I have never met a man like him; one who could so happily laugh at the world and also cry for it with such passion!
by Charlie Leck
This is a very personal blog. I write it in a great state of mourning. So, perhaps, it is not meant to be read – only written. It is a way of heaving up the pain I feel.
Jim, a nephew of mine, died in the morning on 4 July. He was far too young to leave. And, he was a deeply good and kind man who had so much more to give to this world.
No other person could make me smile and laugh the way Jim could; nor could anyone else make me weep for the world as he did. He loved as cavernously as a man could love and he felt the pain of those who suffered as if he were Christ-like. He talked often of justice and how allusive it is. Why, he often wondered, did injustice and cruelty prevail on such a beautiful planet?

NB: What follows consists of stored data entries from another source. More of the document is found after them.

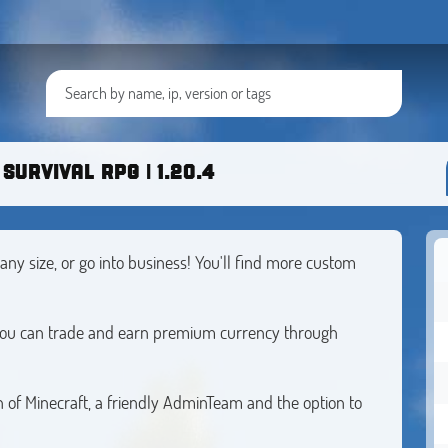
SURVIVAL RPG | 1.20.4
any size, or go into business! You'll find more custom
 you can trade and earn premium currency through
 of Minecraft, a friendly AdminTeam and the option to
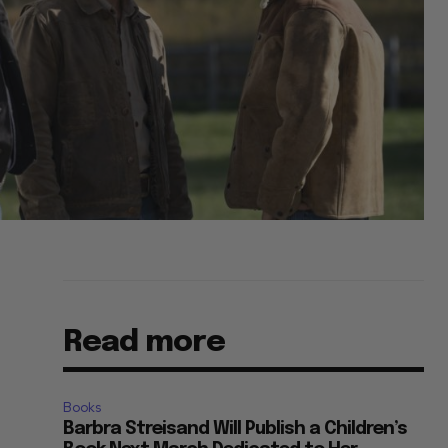
Read more
Books
Barbra Streisand Will Publish a Children’s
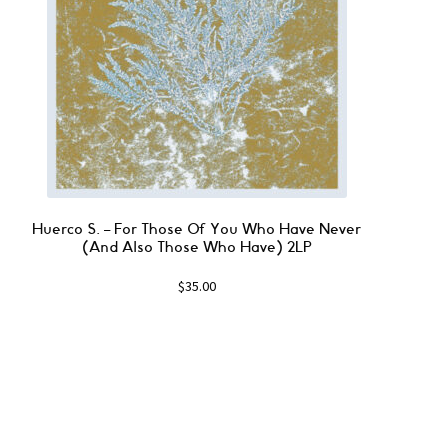
Huerco S. ‎– For Those Of You Who Have Never
(And Also Those Who Have) 2LP
$
35.00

I so enjoyed the Dom Delouise imitation he could do! I and my family would rock with laughter when he did it for us. Lord, he was a funny man.

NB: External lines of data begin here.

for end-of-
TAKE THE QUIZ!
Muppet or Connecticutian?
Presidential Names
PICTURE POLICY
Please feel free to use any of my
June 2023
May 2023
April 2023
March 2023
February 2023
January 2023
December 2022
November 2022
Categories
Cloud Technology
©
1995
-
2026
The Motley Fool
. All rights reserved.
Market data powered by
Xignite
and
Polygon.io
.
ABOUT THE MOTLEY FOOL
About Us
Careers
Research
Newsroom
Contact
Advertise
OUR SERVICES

Jim did not shake my hand when we encountered one another. He would give me a giant bear hug and plant a kiss on my cheek and tell me he loved me.
His father – my brother – called me on the morning of the fourth and tried to tell me. Words wouldn’t form and agony wept from him. I heard only a painful squeal. Jim’s mother took the phone and shared the sad, terrible news. Jim’s big, loving and generous heart had failed him.
I tried to speak words of sympathy and to express my love, but something choked at me and slammed against my chest. For me, all the world, for an instant, was dark and lonely and so very desolate; for I had lost a love.
The laughter had stopped, but I closed my eyes so I could see his broad, playful smile and his gleeful, glistening eyes.
A candle flickered before the gentle breath of God; and, it went out! A good, loving and generous man died far too young. May he rest forever among the stars and in the arms of constant love!
I loved you, Jim!
Thank you for such a beautiful blog about Jimmy. I know that he loved you as well. I didn't see him often enough, but when we did get together, we had a great time. One main theme that has run through every condolence that I have read, is that he made people happy and laugh. He truly was funny and more importantly, caring. He still made Sue laugh aloud after nearly 15 years of marriage. It is tough losing my "little" brother. Thank you for always being so kind and caring of him. You understood him better than many of us because you are alike so many wonderful ways. I didn't see him often enough, but I will still miss him.